Without some sort of screen for people not voting and a way to have a moderate degree of confidence in the answers, there is a big problem in how the polls are run and the results that come out of them.

Even when the polls are 'accurate' with each other, we know that at least one in three people is not responding how they will actually act in an election. If it was a small amount, no big deal, but this is large number.

Unknown said...

I think the 'likely voters' issue is the big one. If I recall correctly in the US, the results were often quoted as being 'amongst likely voters'. These were determined not by questions about previous voting, but by demographics - folks in age groups, social standing, income level and so on. Judgment calls about likely voters probably make up some of the spread in results, assuming random sampling is done correctly. The other source of error I think is that sampling 1000 voters (say) with very small numbers in some communities which have strong demographic biases to one party or another may skew the results and not give a truly random sample.

I'd also argue that you can't really tell whether the fact that more people have voting intentions than will actually vote tells you anything about whether the rest of their answers are false. It only says that you can't tell - without additional information - which of the respondees will vote. I can't see how you can assume anything about the errors on this.

Bernard said...

All we can assume is that there is a much larger margin of error in the results than just the statistical one.

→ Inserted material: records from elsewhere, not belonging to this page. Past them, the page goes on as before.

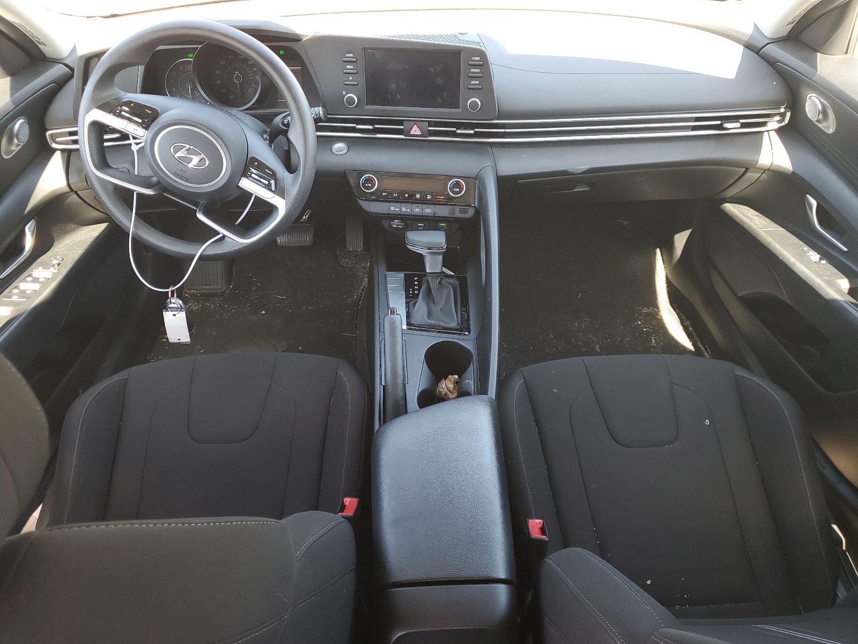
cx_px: 429
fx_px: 644
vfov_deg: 53.1
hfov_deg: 67.3
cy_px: 322
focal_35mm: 26
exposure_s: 1/60.2
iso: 59
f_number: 1.5
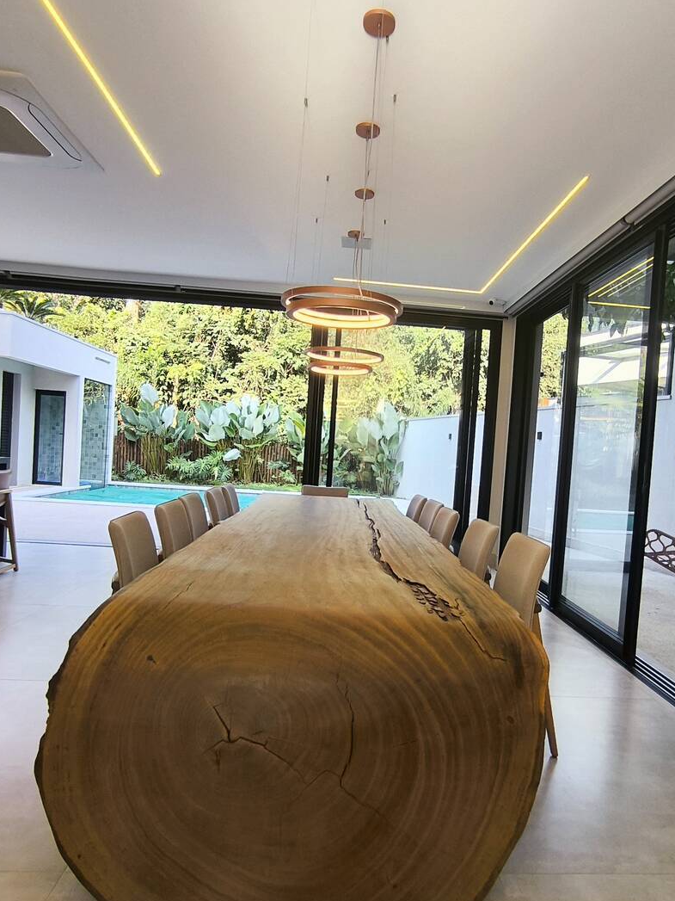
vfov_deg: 76.4
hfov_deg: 60.9
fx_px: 572
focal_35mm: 22
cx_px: 379
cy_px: 463
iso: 50
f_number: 2.2
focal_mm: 1.65
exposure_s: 1/120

We do know that the answer from the people indicating they are a decided voter and they will not be voting is false because they will not choosing the party they indicated at the polls.

I think you are asking if the non voters answering are of the same distribution as the actual voters. We have no data to indicate that this would the case. In fact we have nothing to indicate anything about them other than they are lying when they say are decided voters.

Once again, think about this, we are reasonably certain that 1/3 of the respondents to a political poll in Canada is lying. One in three lies, that has to be some sort of impact on the results

Election Watcher said...

Just want to respond to a few points:

- "I was meaning to go to the 90% or 75% confidence level"

Sure - just multiply all the margins I gave by 0.84 or 0.59 respectively.

I still don't think that you'd get results that are much more erratic than statistical error suggests after correcting for fixed house effects, at least for the 3 major parties (Green and Other numbers do seem more erratic). But I guess we'll have to agree to disagree, since neither of us is inclined to crunch the numbers :)

Also, your perception of polls being all over the place is essentially unrelated to the undervoting issue: all pollsters may be polling the wrong population (overall instead of voting), but they are polling the same wrong population, so they should get consistent results!

- "The margin of error means for all of the parties, one party out means this poll is not within the one in 20."

No. If you look at how the margin is calculated, it is just for one party.

- "All we can assume is that there is a much larger margin of error in the results than just the statistical one."

One really needs to distinguish between bias and precision. The loss in precision from 1/3 of people lying randomly about whether they'll vote is EXTREMELY small.

The resulting bias can indeed be big. But "margin of error" is not a concept that's meant to account for bias, because you can't statistically tell how big various biases are.

Bernard said...

On the wrong population, it is more than that. They are all report people as decided voters that have not voted in the past and will not vote in the next election. These people are unlikely to have a consistent answer a group since they have no personal attachment to the voting process.

Including non-voters in their sample of peoples' voting intentions will automatically skew any result. It is like asking non-smokers their favorite cigarette brand.